과제 안내 — 백준 1358번 C++ 풀이 글을 마지막 줄 다음부터 이어서 작성하세요.

제시문 —
백준 1358 c++
한번 영역을 정하고 점이 그 영역 안에 포함되면 결과를 반환하도록 하고 싶었는데 영역을 매번 계산하는 방식으로 구현했다. 영역계산을 한번만 하는 식으로 만들고 싶다.
#include <iostream>
#include <vector>
using namespace std;
void input_info(int *W, int *H, int *X, int *Y, int *P, vector <pair<int, int>> &player_position)
{
int i;
int x, y;
cin >> *W >> *H >> *X >> *Y >> *P;
for (i = 0; i < *P; i++)
{
cin >> x >> y;
player_position.push_back({ x, y });
}
return;
}
bool in_the_ground(int W, int H, int X, int Y, int player_x, int player_y)
{
bool result = false;
int mid_height = H / 2;
int radius_square = mid_height * mid_height;
//cout << W << " " << H << " " << X << " " << Y << " " << player_x << " " << player_y << " " << mid_height << " " << radius_square << "\n";
//왼쪽 원에 있는지
if (((X - player_x)*(X - player_x)) + ((Y + mid_height - player_y)*(Y + mid_height - player_y)) <= radius_square &&
((player_x >= X - mid_height && player_x <= X) && (player_y >= Y && player_y <= Y + H)))

자료 부분 —
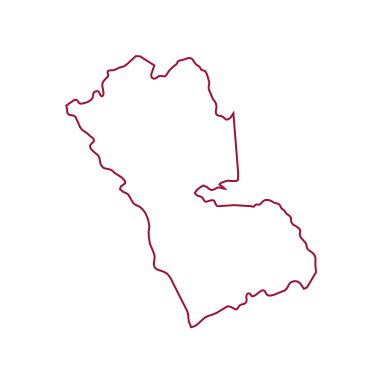 the border of Alto Paraná, rotated 140°
{"feature_id": "PRY-616", "entity_name": "Alto Paraná", "entity_type": "Department", "adm_level": 1, "iso_a3": "PRY", "parent_name": "Paraguay", "parent_adm1": "", "projection": "orthographic", "projection_center": [-55.001, -25.353], "detail": "fine", "context": "isolated", "style": "outline", "palette": "rose", "viewbox_px": 384, "rotation_deg": 140, "n_neighbors": 0, "source": "natural_earth", "source_scale": "10m", "svg_char_len": 4509}
<svg xmlns="http://www.w3.org/2000/svg" viewBox="0 0 384 384"><g transform="rotate(140 192 192)"><path d="M242.8,228.9L242.5,231.8L244.9,237.1L245.3,240.5L243.0,242.0L237.7,241.6L236.4,243.2L236.3,247.6L239.0,256.3L239.4,259.6L240.2,261.8L243.5,266.0L244.5,268.0L244.3,271.7L242.8,274.6L241.2,277.2L240.4,280.0L241.6,287.4L241.7,290.5L240.4,293.0L239.1,293.5L235.5,293.7L234.2,294.3L233.3,296.0L233.4,297.7L233.9,299.4L234.6,304.5L236.2,309.8L236.1,313.5L233.0,324.1L233.6,326.7L236.3,329.9L236.8,332.1L235.8,333.9L234.1,336.4L232.9,338.6L232.8,339.0L232.7,339.0L232.4,339.0L224.0,338.3L222.3,337.9L221.4,336.9L221.1,335.8L221.1,334.7L221.3,333.6L221.3,332.8L221.1,332.1L220.8,331.6L220.2,331.0L219.4,330.4L216.6,329.0L214.4,328.1L211.6,327.6L209.3,327.6L208.1,327.9L206.8,328.6L204.8,330.4L203.9,330.9L203.1,331.3L202.0,331.3L200.8,330.9L199.4,329.8L199.1,328.9L199.2,327.8L199.8,325.4L199.9,324.6L199.8,323.8L199.6,323.3L199.1,323.1L198.4,323.1L197.5,323.5L196.8,324.0L196.0,325.0L194.9,326.6L192.6,330.8L192.0,331.6L191.0,332.5L190.0,333.2L189.0,333.6L187.0,334.1L182.1,334.5L181.1,335.6L180.5,336.4L180.1,337.5L179.8,337.9L179.5,338.2L178.9,338.6L178.0,338.5L176.8,338.0L174.5,336.2L172.9,335.3L168.1,334.1L164.4,332.4L162.9,332.0L161.7,331.8L158.7,331.7L147.7,332.2L144.6,329.3L139.5,313.2L147.3,308.5L148.5,307.3L149.2,305.8L149.1,304.4L148.2,303.2L147.2,302.6L146.1,302.3L143.3,302.1L142.1,301.7L141.1,300.9L140.3,300.0L139.8,299.3L139.2,298.6L138.3,298.0L137.4,297.8L132.7,299.3L130.0,299.8L125.8,300.1L122.2,299.9L120.9,300.1L119.0,301.1L117.8,300.9L116.7,300.5L114.7,299.4L108.5,296.9L107.8,296.4L106.9,295.1L106.4,293.3L106.9,288.7L106.9,287.2L105.9,283.8L105.8,282.2L106.3,280.4L105.9,278.7L105.1,277.7L104.3,276.4L104.4,274.6L105.3,271.6L108.2,265.0L108.7,264.4L111.8,261.7L112.7,260.5L113.4,259.0L115.7,251.6L116.2,249.4L116.4,245.6L117.3,243.4L118.4,241.6L122.2,238.2L123.1,236.8L123.4,235.7L123.2,234.5L122.5,233.4L120.5,230.8L119.9,229.3L119.7,227.9L119.6,226.6L119.3,225.6L118.5,224.8L116.4,224.3L115.1,224.1L109.7,225.7L144.5,176.8L148.9,171.8L150.6,171.8L153.4,173.8L157.2,177.6L158.8,178.5L162.4,179.8L164.3,180.3L166.0,180.2L165.8,178.6L165.0,175.3L164.9,173.5L165.9,174.6L167.3,176.9L168.2,178.0L169.4,178.8L170.6,179.2L173.2,179.7L175.3,180.6L176.5,182.1L177.0,183.9L177.3,186.2L179.3,189.8L183.2,190.3L187.1,190.4L190.5,189.4L190.5,187.3L190.3,186.4L190.1,185.6L189.7,184.9L188.7,183.5L188.3,182.8L188.0,182.0L187.8,181.1L187.8,180.1L188.2,177.1L188.0,176.2L187.6,175.6L186.9,175.1L182.9,173.5L182.1,173.0L181.6,172.6L181.1,171.9L180.8,171.2L180.8,170.4L181.7,167.2L181.8,166.2L181.7,165.2L181.3,164.5L180.7,164.0L168.1,154.8L156.0,143.3L155.1,142.0L154.6,141.4L153.9,141.1L153.1,141.1L152.2,141.3L151.4,141.3L150.6,141.0L150.1,140.5L149.5,139.8L148.9,139.3L148.2,138.9L147.3,138.8L144.6,139.2L143.6,139.2L142.6,139.1L141.6,138.9L140.8,138.6L140.1,138.1L139.5,137.6L138.4,136.4L137.9,135.8L137.5,135.1L136.8,133.4L136.3,131.9L135.6,130.4L133.7,127.8L133.3,126.7L133.2,125.1L133.8,123.1L133.9,121.8L133.8,120.7L133.5,119.9L133.3,118.9L133.3,117.8L133.5,115.2L133.5,114.2L133.3,113.3L133.0,112.5L132.7,111.5L132.6,110.3L132.8,108.6L133.8,107.5L135.3,105.0L135.5,103.5L135.5,102.1L134.1,98.1L133.4,95.0L133.8,93.2L134.4,92.2L135.5,91.4L136.6,90.4L137.6,88.5L137.9,86.5L137.7,79.7L138.3,78.1L139.9,75.2L140.1,73.8L139.9,72.1L138.9,68.4L138.7,65.9L138.9,64.3L139.4,63.0L140.1,61.8L144.7,56.4L148.6,50.8L165.3,45.0L168.5,45.9L167.9,52.0L168.1,53.8L168.8,55.8L171.0,58.0L173.2,58.9L175.2,59.3L177.0,58.9L180.6,57.4L182.8,57.0L184.1,56.9L195.7,60.7L198.6,62.3L200.3,64.1L200.6,65.6L200.5,66.8L200.3,67.7L200.0,68.6L199.9,69.4L200.2,70.3L201.2,71.4L202.4,71.8L203.7,72.0L209.2,72.2L211.3,72.5L212.5,73.1L213.1,73.6L213.1,74.3L213.0,75.3L213.0,76.8L213.8,78.0L214.5,78.4L215.4,78.3L216.2,78.0L217.0,77.5L217.8,76.7L218.5,75.9L219.4,74.3L220.2,73.6L221.3,72.8L223.1,72.6L224.4,73.0L226.1,73.8L227.2,74.3L228.5,74.5L229.5,74.3L231.7,73.6L233.0,73.5L233.7,73.7L234.3,74.4L235.9,78.6L236.8,80.0L237.8,81.2L239.3,81.8L250.8,83.6L255.1,84.9L259.3,86.7L262.9,87.5L266.6,87.5L270.2,87.2L274.0,87.2L276.2,87.5L279.6,89.0L277.7,94.8L273.4,101.2L272.2,103.9L265.2,134.0L263.8,139.7L263.5,142.8L263.6,145.6L264.8,148.8L268.6,155.2L269.1,158.3L267.7,161.3L262.6,165.9L260.8,168.9L257.4,179.7L253.7,185.6L250.9,189.3L246.6,193.2L243.2,199.4L241.4,205.3L241.1,207.1L241.0,210.7L241.6,214.4L243.1,217.4L244.1,220.5L243.7,224.5L242.8,228.5L242.8,228.9Z" fill="none" stroke="#9f1239" stroke-width="2"/></g></svg>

연습 답안 —
{
result = true;
return result;
}
else
{
result = false;
}
//cout << "왼쪽 원 안에 있음\n";
//가운데 사각형에 있는지
if ((player_x >= X && player_x <= X + W) && (player_y >= Y && player_y <= Y + H))
{
result = true;
return result;
}
else
{
result = false;
}
//cout << "가운데 사각형 안에 있음\n";
//오른쪽 원에 있는지
if (((X + W - player_x) * (X + W - player_x)) + ((Y + mid_height - player_y) * (Y + mid_height - player_y)) <= radius_square &&
((player_x >= X + W && player_x <= X + W + mid_height) && (player_y >= Y && player_y <= Y + H)))
{
result = true;
return result;
}
else
{
result = false;
}
//cout << "오른쪽 원 안에 있음\n";
return result;
}
void find_answer(int W, int H, int X, int Y, int P, vector <pair<int, int>> player_position)
{
int i;
int count = 0;
for (i = 0; i < P; i++)
{
if (in_the_ground(W, H, X, Y, player_position[i].first, player_position[i].second))
{
count++;
}
else
{
;
}
}
cout << count << "\n";
return;
}
int main(void)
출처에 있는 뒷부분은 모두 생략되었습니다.